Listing

[Begin]

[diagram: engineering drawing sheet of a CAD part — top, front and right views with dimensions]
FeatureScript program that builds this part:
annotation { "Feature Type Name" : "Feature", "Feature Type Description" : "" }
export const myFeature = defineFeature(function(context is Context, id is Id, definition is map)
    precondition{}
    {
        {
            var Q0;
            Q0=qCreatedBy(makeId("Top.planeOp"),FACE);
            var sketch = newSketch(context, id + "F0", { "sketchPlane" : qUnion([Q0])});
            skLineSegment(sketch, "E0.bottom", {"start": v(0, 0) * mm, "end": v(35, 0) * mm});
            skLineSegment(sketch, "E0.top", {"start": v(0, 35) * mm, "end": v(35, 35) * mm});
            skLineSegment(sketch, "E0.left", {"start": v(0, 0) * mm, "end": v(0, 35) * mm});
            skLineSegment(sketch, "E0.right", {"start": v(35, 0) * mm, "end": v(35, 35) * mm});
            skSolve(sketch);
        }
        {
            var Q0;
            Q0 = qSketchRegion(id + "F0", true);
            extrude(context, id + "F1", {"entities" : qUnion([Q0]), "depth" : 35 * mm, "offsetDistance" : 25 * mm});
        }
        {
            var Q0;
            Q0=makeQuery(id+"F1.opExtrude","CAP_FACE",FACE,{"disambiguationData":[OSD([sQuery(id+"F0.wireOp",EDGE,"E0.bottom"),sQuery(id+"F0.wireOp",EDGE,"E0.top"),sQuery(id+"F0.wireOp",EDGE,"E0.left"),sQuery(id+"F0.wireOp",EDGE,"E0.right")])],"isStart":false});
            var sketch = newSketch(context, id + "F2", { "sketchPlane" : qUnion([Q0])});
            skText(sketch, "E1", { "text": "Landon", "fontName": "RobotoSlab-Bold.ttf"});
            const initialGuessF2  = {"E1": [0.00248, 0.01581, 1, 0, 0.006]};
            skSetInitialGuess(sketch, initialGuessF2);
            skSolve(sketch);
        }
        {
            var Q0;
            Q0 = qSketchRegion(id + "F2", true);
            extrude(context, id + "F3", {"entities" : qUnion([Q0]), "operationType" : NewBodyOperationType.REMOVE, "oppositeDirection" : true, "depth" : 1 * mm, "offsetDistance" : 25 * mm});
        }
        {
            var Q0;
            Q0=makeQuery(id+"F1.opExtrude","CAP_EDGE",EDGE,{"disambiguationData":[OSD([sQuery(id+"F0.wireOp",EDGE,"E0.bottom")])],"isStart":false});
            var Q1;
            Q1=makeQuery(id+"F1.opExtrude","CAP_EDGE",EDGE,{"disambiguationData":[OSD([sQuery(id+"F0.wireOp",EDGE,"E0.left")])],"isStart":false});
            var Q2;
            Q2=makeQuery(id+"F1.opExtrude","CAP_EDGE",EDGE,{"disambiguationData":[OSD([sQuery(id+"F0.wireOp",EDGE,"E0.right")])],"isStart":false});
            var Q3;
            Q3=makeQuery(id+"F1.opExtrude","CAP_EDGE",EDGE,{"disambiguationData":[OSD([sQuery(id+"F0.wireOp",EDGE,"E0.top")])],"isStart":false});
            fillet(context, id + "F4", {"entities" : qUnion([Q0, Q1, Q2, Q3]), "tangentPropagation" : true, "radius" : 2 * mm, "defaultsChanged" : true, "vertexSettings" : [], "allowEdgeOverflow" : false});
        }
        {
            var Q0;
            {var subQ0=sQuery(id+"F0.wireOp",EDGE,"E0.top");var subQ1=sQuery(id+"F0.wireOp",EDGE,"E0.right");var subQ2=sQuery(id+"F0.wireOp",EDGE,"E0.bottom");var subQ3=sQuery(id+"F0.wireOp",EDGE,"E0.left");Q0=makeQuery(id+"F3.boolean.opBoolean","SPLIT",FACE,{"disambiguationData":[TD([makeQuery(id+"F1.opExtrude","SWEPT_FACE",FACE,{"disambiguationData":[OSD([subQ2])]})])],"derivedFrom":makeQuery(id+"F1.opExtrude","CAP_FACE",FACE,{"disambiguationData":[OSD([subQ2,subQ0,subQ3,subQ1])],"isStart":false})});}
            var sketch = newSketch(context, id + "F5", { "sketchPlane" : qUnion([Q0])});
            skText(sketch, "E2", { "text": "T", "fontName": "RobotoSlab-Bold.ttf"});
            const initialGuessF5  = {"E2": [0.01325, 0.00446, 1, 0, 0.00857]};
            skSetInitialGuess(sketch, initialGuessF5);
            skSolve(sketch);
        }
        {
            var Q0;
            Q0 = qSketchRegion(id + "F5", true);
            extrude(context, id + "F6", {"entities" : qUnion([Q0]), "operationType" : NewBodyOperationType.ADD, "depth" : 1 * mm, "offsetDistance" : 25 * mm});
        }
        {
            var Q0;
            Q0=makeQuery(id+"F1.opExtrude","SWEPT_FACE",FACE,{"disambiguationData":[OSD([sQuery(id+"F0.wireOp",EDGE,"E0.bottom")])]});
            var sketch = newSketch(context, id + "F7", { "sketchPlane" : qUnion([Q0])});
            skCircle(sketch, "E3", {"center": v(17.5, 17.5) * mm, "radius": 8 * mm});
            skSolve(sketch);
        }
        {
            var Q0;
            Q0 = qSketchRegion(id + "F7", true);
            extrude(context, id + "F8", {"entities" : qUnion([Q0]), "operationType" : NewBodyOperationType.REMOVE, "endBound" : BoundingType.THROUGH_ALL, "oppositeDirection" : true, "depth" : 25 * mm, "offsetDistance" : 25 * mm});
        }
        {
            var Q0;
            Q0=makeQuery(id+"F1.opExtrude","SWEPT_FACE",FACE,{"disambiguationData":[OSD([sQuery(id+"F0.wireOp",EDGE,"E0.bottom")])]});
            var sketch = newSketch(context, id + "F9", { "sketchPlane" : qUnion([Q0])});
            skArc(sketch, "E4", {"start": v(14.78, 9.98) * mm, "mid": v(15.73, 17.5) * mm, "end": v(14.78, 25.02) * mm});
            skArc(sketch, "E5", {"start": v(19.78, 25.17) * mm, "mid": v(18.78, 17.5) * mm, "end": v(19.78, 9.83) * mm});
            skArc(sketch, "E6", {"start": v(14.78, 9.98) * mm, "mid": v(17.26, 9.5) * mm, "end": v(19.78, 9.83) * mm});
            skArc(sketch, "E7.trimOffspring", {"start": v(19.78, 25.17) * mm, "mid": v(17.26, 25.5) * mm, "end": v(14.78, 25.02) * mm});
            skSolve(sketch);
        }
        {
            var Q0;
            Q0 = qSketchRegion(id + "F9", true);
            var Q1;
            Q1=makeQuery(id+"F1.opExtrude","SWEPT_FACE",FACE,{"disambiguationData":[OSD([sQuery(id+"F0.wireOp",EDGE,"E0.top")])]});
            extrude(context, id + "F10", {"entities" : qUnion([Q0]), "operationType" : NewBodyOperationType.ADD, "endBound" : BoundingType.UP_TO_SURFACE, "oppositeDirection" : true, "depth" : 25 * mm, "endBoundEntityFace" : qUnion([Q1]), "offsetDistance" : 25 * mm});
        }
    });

[End]

TASK BRIEF ▸
How many lines in the listing above contain the string "disambiguationData"? Reply with the number only.

RESPONSE TO THIS EXERCISE ▸
9